▶ Exercise aim:
Those lines of the records that contain "ThemeSwitcher" are to be located and copied.

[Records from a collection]
○ ○ ○ ○ ○ ○ ○

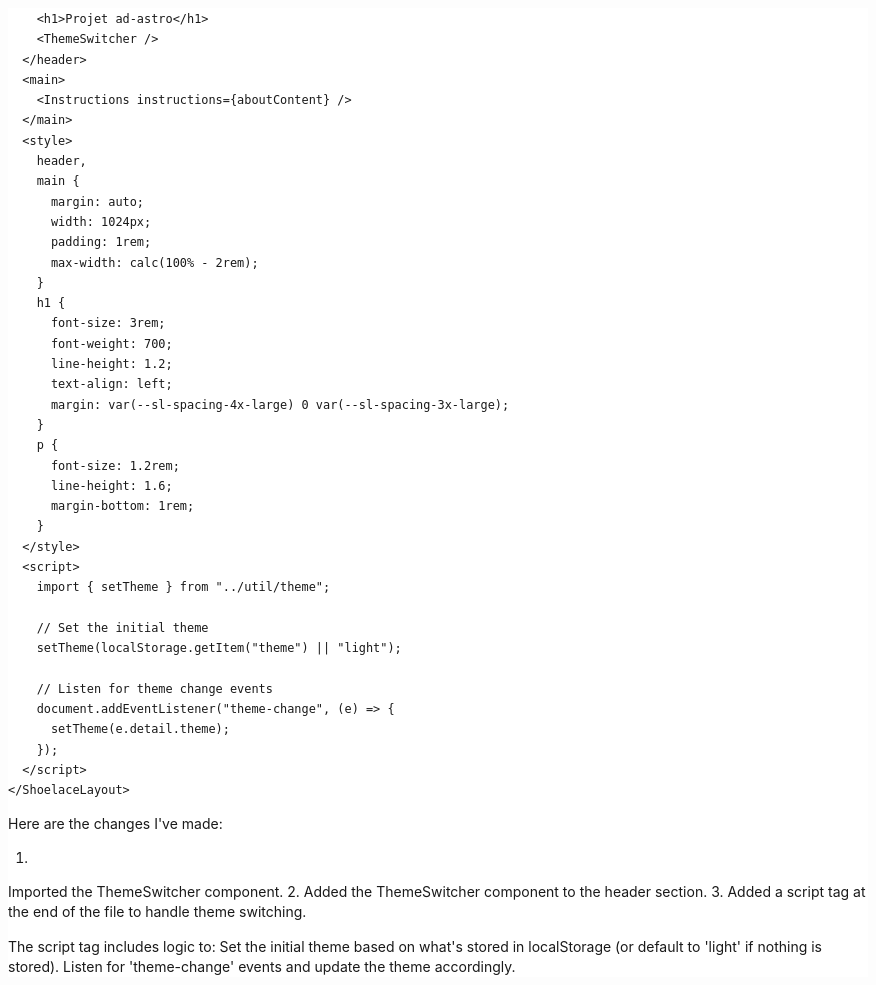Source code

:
 ```astro
    <h1>Projet ad-astro</h1>
    <ThemeSwitcher />
  </header>
  <main>
    <Instructions instructions={aboutContent} />
  </main>
  <style>
    header,
    main {
      margin: auto;
      width: 1024px;
      padding: 1rem;
      max-width: calc(100% - 2rem);
    }
    h1 {
      font-size: 3rem;
      font-weight: 700;
      line-height: 1.2;
      text-align: left;
      margin: var(--sl-spacing-4x-large) 0 var(--sl-spacing-3x-large);
    }
    p {
      font-size: 1.2rem;
      line-height: 1.6;
      margin-bottom: 1rem;
    }
  </style>
  <script>
    import { setTheme } from "../util/theme";

    // Set the initial theme
    setTheme(localStorage.getItem("theme") || "light");

    // Listen for theme change events
    document.addEventListener("theme-change", (e) => {
      setTheme(e.detail.theme);
    });
  </script>
</ShoelaceLayout>
```

Here are the changes I've made:

1.

Imported the ThemeSwitcher component. 2.
Added the ThemeSwitcher component to the header section. 3.
Added a script tag at the end of the file to handle theme switching.

The script tag includes logic to:
Set the initial theme based on what's stored in localStorage (or default to 'light' if nothing is stored).
Listen for 'theme-change' events and update the theme accordingly.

○ ○ ○ ○ ○ ○ ○

▶ Response to this exercise:
    <ThemeSwitcher />
Imported the ThemeSwitcher component. 2.
Added the ThemeSwitcher component to the header section. 3.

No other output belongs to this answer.